Now that the U.S. House of Representatives has advanced a bipartisan tax package, it goes to the Senate, where consideration will take time. Passing the bill in its current form would be the fastest way to deliver tax relief to individuals and businesses, but should the Senate decide to amend the House bill, they should evaluate some key interstate tax issues for inclusion.
- Set a minimum 30-day protection for interstate remote and mobile workers, where nonresidents have to be working in a state for more than 30 days before being subject to a state’s income tax filing and withholding obligations. Currently, most states technically require filing and even withholding of income tax from workers in the state for even one day of work. With most states giving full credits for taxes paid to other states, the result is a shell game with lots of additional compliance burdens and legal risk for taxpayers. The 30-day threshold is what states are now moving to, as we track in our annual Remote Obligations and Mobility (ROAM) Index. A 2021 version, the Mobile Workforce State Income Tax Simplification Act championed by Senators John Thune (R-SD) and Sherrod Brown (D-OH), earned unanimous support in the Senate in 2021, and similar versions passed the House by voice vote in 2012, 2015, and 2017.
- Reduce compliance costs on interstate retailers by codifying and expanding minimum Wayfair protections. Over 50,000 businesses remain out of compliance with the Supreme Court’s 2018 Wayfair decision that approved state sales tax collection on internet-based transactions. The justices in Wayfair applauded a South Dakota bill for its simplifications for retailers: one-step state-level tax administration for all sales tax jurisdictions in the state, no retroactive collection, and membership in the Streamlined Sales & Use Tax Agreement to make definitions and administration uniform (as well as provide free tax compliance software). Some states have built on these minimum standards (Texas, for instance, offers one combined state-local tax rate as an option in lieu of collecting for every jurisdiction), while others have fallen short (for example, NTUF sued Louisiana until they enacted legislation to modify their system). In Wayfair, the Supreme Court said Congress could flesh out the minimum protections touched on in the case, and Congress can still take up that invitation. The Senate Finance Committee held a hearing in mid-2022 to gather ideas, many of which had bipartisan support.
- Update taxpayer protections in the “temporary” Interstate Income Act of 1959 (P.L. 86-272). In response to a Supreme Court ruling expanding state tax powers over businesses that solicit orders in multiple states, Congress enacted P.L. 86-272 in 1959 to reverse that ruling, promising future permanent legislation to define what types of activities make a company “present” for state business tax purposes. That has yet to happen, and in the meantime, many states (such as New York, Minnesota, and briefly California and Massachusetts) have decided any presence - even virtual, such as having websites accessible from the internet - means they can impose business taxes. One fix could be the Business Activity Tax Simplification Act (BATSA), which would restrict business taxes to companies with property or employees in the state. Another fix could define specific activities as protected from establishing taxable nexus, such as selling digital goods, offering remote repairs or software updates, contracting with marketplace facilitators, or generally ensuring the term “solicitation of orders” is not read narrowly as some states are trying to do. Either approach would prevent confusing and overlapping state-by-state economic nexus standards.

▶ **TASK GOAL**: Continue the article on interstate tax issues for the Senate's tax package from the point at which it ends.

▶ **EXTRACTED ENTRIES**:
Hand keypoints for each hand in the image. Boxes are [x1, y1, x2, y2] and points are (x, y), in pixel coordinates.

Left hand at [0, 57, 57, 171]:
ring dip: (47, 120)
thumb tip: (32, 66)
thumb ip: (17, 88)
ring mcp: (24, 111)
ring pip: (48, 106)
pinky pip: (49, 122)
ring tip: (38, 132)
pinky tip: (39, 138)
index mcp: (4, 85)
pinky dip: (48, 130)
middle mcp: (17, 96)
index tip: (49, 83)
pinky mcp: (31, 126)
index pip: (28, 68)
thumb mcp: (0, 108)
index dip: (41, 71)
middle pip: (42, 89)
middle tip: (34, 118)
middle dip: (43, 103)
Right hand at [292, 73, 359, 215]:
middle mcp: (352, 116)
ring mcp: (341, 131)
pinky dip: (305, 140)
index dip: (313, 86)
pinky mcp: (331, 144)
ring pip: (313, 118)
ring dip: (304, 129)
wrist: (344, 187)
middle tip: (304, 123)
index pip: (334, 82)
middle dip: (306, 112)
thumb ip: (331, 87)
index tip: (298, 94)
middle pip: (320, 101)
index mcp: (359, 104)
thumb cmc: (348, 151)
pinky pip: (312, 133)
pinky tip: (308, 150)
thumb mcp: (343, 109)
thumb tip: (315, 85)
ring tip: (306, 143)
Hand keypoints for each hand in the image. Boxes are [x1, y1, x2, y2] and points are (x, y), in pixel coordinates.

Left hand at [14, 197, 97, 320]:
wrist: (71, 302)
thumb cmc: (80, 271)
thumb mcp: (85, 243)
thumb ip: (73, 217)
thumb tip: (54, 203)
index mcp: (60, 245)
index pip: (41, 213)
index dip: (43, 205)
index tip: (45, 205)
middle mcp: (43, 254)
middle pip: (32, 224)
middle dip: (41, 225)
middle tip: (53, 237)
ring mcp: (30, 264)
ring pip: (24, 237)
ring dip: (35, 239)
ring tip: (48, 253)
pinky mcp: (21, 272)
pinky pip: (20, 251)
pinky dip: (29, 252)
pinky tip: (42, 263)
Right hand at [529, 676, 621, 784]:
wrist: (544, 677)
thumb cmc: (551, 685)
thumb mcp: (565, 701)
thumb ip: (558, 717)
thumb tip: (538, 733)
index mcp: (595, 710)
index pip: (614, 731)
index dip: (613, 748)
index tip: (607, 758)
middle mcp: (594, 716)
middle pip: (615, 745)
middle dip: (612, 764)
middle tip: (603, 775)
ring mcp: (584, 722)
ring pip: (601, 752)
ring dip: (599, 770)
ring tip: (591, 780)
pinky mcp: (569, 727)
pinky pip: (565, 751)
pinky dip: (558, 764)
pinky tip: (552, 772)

▶ **THE ANSWER**:
- Define uniform rules for which states get to tax digital transactions. If a taxpayer buys a digital song from a company based in California (and incorporated in Delaware), via their server in Utah, while at an airport in Illinois on their way back to their house in D.C., which state gets to impose sales tax on that transaction? If the decision is left up to each state to decide, they will all seek to tax it, catching the taxpayer in the middle of a very uncomfortable tug-of-war. Congress can set clear boundaries that prevent states from piling on multiple taxes. One version, the Digital Goods and Services Tax Fairness Act, has been sponsored by Senators John Thune (R-SD) and Ron Wyden (D-OR), with a House version passing committee in a bipartisan vote in 2015.
- Give taxpayers access to federal courts. Three federal laws - the Anti-Injunction Act, Tax Injunction Act, and Declaratory Judgment Act - stop taxpayers from challenging in court any law that assesses, levies, or collects any tax, with some exceptions. However, the IRS and state tax authorities often argue that everything they do relates to assessment, levy, or collection, so therefore, their taxes and practices are insulated from any legal challenges. The IRS recently lost this argument 9-0 in the Supreme Court, but states still make it. So if a taxpayer has proof that a state tax violates a constitutional provision or a federal law such as the Internet Tax Freedom Act (ITFA), they nonetheless can’t even get their day in federal court. They often must pay the tax, claim a refund, and endure years of administrative process in state tribunals involving the same authorities who imposed the tax to begin with. Congress could modify these statutes to prohibit preliminary or temporary injunctions, but allow cases to be heard.
Scholars debate whether the U.S. Constitution’s Commerce Clause was originally meant to empower a broad scope of the federal government’s activities. But where those scholars all agree is that the Commerce Clause did empower Congress to protect the national economy with bright-line rules for state taxation of interstate commerce. As my colleagues Andrew Wilford and Tyler Martinez wrote recently:
This is necessary to keep states, particularly large ones, from overpowering smaller states and hurting citizens.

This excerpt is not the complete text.